Nel brano sulla tomba di San Pietro, in quale anno l'obelisco che si trovava al centro del Circo fu trasferito in Piazza San Pietro?

■ BRANO:
....

10 dicembre 2012

Tomba di San Pietro in Vaticano: storia della scoperta.

Numerose sono le fonti scritte, dirette e indirette, che ci hanno tramandato la venuta di Pietro a Roma per predicare la parola di Cristo. Ad esempio, uno scritto anonimo in lingua greca chiamato Apocalisse di Pietro, datato alla metà del I secolo d.C., tramanda il martirio dell’Apostolo nel circo di Nerone (1). Poco tempo dopo troviamo una lettera scritta negli ultimi anni del I secolo d.C. da san Clemente Romano alla comunità cristiana di Corinto che ricorda lo stesso tipo di martirio subito da Pietro e Paolo assieme “ad una grande moltitudine di eletti” (2).

LA TOMBA DI PIETRO

Il Circo, di cui ci parlano le suddette fonti, era il monumento principale degli Hortis Neronis ed era posto sui declivi del colle Vaticano. Venne iniziato da Caligola e terminato da Nerone. Era al centro di questo monumento che si trovava l’obelisco fatto portare dall’Egitto e che poi, nel 1586, per ordine di Sisto V, venne trasferito in Piazza San Pietro, dove lo vediamo ancora oggi. Nell’area adiacente al circo vi era poi tutta una serie di tombe, alcune più ricche, altre più modeste, tra le quali dovette esserci anche la tomba di Pietro. Fu il luogo in cui i Cristiani, accusati di essere i responsabili del grande incendio che distrusse Roma nel 64, furono vittime degli spettacoli organizzati dallo stesso imperatore e per superare il tragico momento si raccolsero attorno agli Apostoli Pietro e Paolo. Sono sempre le fonti che ci informano che, dopo aver subito il martirio, l’Apostolo Pietro venne sepolto sul vicino colle Vaticano (3).

....

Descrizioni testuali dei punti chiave

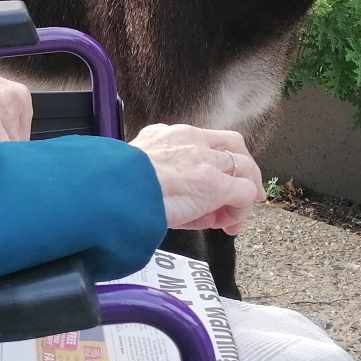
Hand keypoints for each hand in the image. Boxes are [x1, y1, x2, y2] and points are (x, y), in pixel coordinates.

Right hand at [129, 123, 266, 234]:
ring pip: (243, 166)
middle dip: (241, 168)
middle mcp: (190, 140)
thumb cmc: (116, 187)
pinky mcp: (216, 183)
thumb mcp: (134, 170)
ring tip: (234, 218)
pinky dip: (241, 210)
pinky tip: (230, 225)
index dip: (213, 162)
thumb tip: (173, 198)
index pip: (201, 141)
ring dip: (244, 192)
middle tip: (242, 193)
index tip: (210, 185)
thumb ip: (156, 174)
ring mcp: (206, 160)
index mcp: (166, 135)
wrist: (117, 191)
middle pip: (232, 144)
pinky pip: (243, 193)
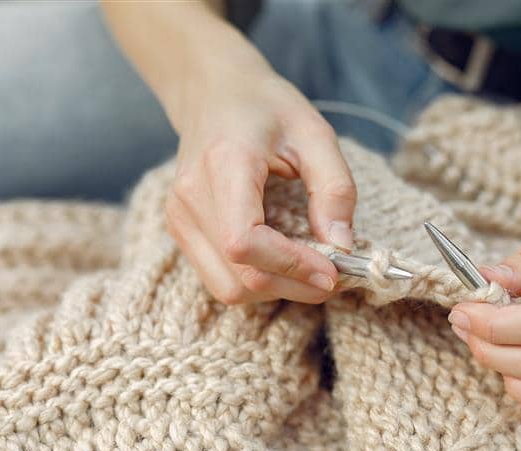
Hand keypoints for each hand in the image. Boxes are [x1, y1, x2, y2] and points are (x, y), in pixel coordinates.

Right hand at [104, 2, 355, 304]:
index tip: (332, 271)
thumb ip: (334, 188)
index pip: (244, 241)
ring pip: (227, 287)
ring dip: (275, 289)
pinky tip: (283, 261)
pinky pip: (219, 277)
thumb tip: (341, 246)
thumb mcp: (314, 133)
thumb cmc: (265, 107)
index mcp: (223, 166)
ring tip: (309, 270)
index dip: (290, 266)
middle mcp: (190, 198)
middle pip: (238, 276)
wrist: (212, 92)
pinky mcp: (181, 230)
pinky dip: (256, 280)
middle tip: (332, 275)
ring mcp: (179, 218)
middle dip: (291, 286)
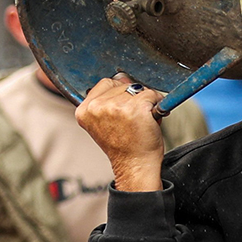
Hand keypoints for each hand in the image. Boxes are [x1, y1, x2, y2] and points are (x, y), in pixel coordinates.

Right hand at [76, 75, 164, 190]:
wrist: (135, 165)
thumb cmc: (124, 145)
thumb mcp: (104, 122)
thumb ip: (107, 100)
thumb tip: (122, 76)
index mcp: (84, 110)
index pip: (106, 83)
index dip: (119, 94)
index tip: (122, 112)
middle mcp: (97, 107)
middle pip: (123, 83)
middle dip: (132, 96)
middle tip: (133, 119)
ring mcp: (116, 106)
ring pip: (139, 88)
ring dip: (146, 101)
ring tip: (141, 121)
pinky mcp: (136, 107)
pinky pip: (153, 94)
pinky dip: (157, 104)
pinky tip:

....

■ SOLUZIONE DEL PROBLEMA:
Nel 1586, per ordine di Sisto V.